Magnus Manske wrote:
Bridget [name omitted for privacy reasons] wrote:
First off, in regards to whether anglicization (or rather americinization) is dumbing down...why yes it is. As we all know, the biggest argument against using more foreign names for foreign objects is, "Oh, but its soooooo confusing".
It is, for the Americans. ;-) With redirects, we can catch all common spellings. The idea is that when someone who doesn't know the "correct" spelling (if there is such a thing) links to a topic, (s)he will use, with some likelyhood, the most common spelling. On the English wikipedia, that's the most common one *in English*. So, we'd want to put the article under that spelling, as to avoid redirects as much as possible when reading the 'pedia.

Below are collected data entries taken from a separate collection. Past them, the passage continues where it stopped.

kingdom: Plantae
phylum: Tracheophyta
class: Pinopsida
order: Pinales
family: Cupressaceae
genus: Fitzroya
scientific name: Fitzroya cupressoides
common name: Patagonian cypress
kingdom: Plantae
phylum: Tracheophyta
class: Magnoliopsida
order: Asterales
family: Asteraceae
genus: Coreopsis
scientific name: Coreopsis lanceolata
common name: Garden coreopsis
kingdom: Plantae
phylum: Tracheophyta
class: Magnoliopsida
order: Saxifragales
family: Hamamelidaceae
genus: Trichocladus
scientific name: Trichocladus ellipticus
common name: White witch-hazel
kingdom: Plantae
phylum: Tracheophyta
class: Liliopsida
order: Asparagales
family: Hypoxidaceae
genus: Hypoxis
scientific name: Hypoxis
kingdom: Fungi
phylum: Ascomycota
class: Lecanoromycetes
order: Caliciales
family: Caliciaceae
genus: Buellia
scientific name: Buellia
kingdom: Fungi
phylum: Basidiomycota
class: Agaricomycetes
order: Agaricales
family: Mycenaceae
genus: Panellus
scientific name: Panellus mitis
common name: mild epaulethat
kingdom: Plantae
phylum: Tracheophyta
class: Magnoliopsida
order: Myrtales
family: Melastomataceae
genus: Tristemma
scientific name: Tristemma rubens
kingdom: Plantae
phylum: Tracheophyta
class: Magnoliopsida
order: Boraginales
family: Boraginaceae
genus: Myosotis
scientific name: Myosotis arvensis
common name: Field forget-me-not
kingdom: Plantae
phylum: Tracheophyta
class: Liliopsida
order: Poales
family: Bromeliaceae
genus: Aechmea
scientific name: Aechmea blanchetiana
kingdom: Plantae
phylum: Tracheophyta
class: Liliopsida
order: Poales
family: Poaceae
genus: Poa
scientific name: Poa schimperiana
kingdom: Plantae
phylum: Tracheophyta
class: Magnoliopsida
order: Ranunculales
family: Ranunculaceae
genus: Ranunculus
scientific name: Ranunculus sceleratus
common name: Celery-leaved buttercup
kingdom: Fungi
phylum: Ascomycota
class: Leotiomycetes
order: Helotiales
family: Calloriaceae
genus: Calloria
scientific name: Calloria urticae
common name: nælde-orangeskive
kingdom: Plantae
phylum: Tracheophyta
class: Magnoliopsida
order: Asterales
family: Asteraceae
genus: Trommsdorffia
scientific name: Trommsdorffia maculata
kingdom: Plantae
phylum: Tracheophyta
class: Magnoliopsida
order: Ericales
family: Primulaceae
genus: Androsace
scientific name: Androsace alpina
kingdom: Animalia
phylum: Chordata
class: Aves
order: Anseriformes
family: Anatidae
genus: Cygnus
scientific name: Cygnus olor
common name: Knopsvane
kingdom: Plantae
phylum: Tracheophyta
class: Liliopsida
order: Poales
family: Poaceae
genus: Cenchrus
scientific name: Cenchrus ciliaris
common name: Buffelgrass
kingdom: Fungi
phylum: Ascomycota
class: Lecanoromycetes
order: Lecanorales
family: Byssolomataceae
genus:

Why such antipathy to redirects? Whether we choose English spellings or original spellings, the redirects should still be there. The only difference is which way they're pointing.
So the English wikipedia should use more accents in their article titles because you and armed terrorists tell them to? Now that you mention it, it *does* fit with your prior actions ;-)
"Armed terrorists!" - That's raising the smell of the debate a little high isn't it?
I demand that the authoritarians recognize the value of other cultures and languages and that while a german katze is most certainly a cat, Dumkopfmeyerstrasse is never Dumbheadmeyerstreet, no matter how many americans say otherwise, unless the local inhabitants decide that the americans are right and go and change the street signs.
Let's call it Dummkopfmeyerstrasse in the German wikipedia, and call it what ever is common English spelling in the English wikipedia. As there's probably no know spelling of this specific street, it would likely be the German one.
Yes, but many anglophiles would like to believe that there is an English form even when they have to make it up.